Time complexity of the Efficient approach (For 100 points) -

  • 1 * O(nodes + edges)
  • 1 * O(no. of marked cells + edges)
  • 1 * (50000 + rows + columns)
  • 1 * (50000 + 2*N)
  • 1 * (50000 + 2*50000)
  • 1 * (50000 + 100000)
  • 1 * 150000
  • 1.5 * 10^5
  • < 1 sec (Time limit of the problem)
  • AC for 100 points

This is my well-commented code - Click Here


Implementation is also added!


How did you know so much??It’s awesomee

1 Like

@alei Sorry to disturb you, I would like to know the deficiency of the following approach

  1. Construct the bipartite graph as instructed by you.
  2. Run dfs from each vertex and check whether that visits all the vertices in the graph.If so, we have found an eulerian tour.
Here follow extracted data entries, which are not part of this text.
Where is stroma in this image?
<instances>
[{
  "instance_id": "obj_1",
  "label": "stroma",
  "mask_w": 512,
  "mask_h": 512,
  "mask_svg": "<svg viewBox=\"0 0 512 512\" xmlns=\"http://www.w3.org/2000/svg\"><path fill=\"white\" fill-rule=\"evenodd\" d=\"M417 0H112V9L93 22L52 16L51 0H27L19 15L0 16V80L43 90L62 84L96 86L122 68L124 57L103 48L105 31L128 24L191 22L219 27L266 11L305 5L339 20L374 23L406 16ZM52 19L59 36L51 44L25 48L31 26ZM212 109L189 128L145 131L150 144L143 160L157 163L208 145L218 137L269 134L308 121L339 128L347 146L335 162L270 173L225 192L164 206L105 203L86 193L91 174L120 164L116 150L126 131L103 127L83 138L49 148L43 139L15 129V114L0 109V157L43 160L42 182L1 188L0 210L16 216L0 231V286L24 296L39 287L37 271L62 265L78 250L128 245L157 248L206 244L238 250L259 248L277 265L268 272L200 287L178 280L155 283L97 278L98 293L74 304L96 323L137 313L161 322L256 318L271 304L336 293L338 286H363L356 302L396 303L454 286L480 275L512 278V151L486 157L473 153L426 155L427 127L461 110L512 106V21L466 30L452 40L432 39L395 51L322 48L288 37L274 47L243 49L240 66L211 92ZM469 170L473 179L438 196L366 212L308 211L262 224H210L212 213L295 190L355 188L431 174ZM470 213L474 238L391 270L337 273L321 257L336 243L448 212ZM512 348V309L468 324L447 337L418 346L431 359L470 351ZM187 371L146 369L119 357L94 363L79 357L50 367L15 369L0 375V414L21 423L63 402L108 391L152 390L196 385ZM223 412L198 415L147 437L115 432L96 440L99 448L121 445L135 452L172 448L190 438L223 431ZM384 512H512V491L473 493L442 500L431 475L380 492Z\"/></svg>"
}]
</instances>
Do you find any deficiency in this approach? I am getting wrong ans…
Thanks in advance…

1 Like

dfs always visits all vertices of a connected graph. We are interested in visitng all edges exactly once (is possible to visit any vertex multiple times).
Maybe this helps:

Thanks for your concern.

Thanks Brother!
Before solving this problem i haven’t solve any problem based on eulerian path and bipartite graph.

When i read the editorial and also watched video editorial , i couldn’t understand the approach.But then i tried to dry run the problem on pen and paper for so long and then i actually got to understand the solution.

Therefore i thought that i should write a beginner friendly explanation for those people who are still confused after reading the editorial.